Als Kumpel konnte er Richard gerade viel besser gebrauchen. Irgendwo in seinem Hinterkopf merkte Mike schon, dass er sich ein bisschen komisch verhielt und er selbst teilweise über reagierte. Normalerweise wäre Mike auch auf den Gedanken gekommen, dass Richard selber noch von der Begegnung mit Jenny noch mitgenommen war, aber so feinfühlig war er im Moment einfach nicht. Gut war jedoch, dass Mike Richards Gedanken nicht lesen konnte. Hätte er gewusst, dass dieser in ihn einen Lügner vermutete, hätte er sich sofort wie üblich verschlossen und hinter einer Maske versteckt. Noch besser war, dass auch Richard nicht einen Blick unter Mikes Oberfläche werfen konnte. Er hätte es wohl nicht creepy sondern extrem beängstigend gefunden.

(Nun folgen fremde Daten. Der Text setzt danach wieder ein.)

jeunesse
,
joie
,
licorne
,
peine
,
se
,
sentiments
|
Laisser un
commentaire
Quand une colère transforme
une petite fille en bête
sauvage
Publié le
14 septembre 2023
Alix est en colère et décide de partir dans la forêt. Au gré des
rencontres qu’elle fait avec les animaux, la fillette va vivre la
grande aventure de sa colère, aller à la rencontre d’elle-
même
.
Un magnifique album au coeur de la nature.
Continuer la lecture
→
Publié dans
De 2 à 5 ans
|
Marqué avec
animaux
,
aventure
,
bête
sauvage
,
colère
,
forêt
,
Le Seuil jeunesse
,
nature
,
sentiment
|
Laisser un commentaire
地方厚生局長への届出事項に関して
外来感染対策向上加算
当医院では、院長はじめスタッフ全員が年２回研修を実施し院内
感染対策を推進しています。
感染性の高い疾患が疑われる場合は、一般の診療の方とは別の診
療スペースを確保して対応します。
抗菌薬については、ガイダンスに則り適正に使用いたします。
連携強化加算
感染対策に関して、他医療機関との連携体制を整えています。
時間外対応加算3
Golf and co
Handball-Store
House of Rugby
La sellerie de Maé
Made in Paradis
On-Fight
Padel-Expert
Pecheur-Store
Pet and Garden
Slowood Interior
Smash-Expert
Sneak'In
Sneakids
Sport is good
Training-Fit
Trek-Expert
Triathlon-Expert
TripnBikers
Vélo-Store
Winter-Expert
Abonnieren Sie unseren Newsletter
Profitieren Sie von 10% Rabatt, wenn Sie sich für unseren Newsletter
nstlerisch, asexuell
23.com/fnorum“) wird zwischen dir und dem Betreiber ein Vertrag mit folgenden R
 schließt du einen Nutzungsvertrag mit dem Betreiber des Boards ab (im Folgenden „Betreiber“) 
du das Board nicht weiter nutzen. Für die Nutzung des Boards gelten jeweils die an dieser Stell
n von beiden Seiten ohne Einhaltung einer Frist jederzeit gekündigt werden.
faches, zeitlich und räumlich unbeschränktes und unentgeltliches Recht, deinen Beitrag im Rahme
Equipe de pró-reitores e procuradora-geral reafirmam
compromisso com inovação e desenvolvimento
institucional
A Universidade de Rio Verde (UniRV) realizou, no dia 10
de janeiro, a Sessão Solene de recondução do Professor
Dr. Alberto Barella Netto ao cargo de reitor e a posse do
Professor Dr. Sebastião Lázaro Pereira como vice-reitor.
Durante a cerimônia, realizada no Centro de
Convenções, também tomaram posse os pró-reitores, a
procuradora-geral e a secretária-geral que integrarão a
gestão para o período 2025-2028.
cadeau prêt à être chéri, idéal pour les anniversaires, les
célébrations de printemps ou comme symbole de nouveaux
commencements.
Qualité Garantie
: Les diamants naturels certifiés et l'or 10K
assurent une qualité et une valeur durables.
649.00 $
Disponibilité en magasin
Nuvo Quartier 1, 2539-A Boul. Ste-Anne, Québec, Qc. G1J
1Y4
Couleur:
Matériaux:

So wirkte Mike im Moment aber nur auf Richard wie er auch auf sich selbst wirken wollte: Zuversichtlich und vor allen voller Tatendrang, so dass er vor dem Hintergrund der Zacharias bedingten Müdigkeit fasst hibbelig erschien. Vielleicht war es auch nur die Gier nach den Getränken, alkoholischen wie eisenhaltigen.
Es war schon fasst lächerlich wie viel Gedanken sich Mike über seine Wirkung bei seinem Freund machte, dabei war Richard der Toreador von den beiden. Glücklicherweise waren die meisten davon unterbewusst und automatisch.
Während Mike probierte unauffällig ihre Schrittgeschwindigkeit zu beschleunigen ohne dabei Richard davon zulaufen schaffte er nebenbei noch einen Themenwechsel:
"Nachdem wir getrunken haben, sollten wie gleich ein paar von euren Leuten zu der Party einladen! Vielleicht können die sogar noch helfen irgendwas zu organisieren. Außerdem wollten wir doch mit denen beratschlagen, was ich in Bezug auf die Sekte unternehmen sollten."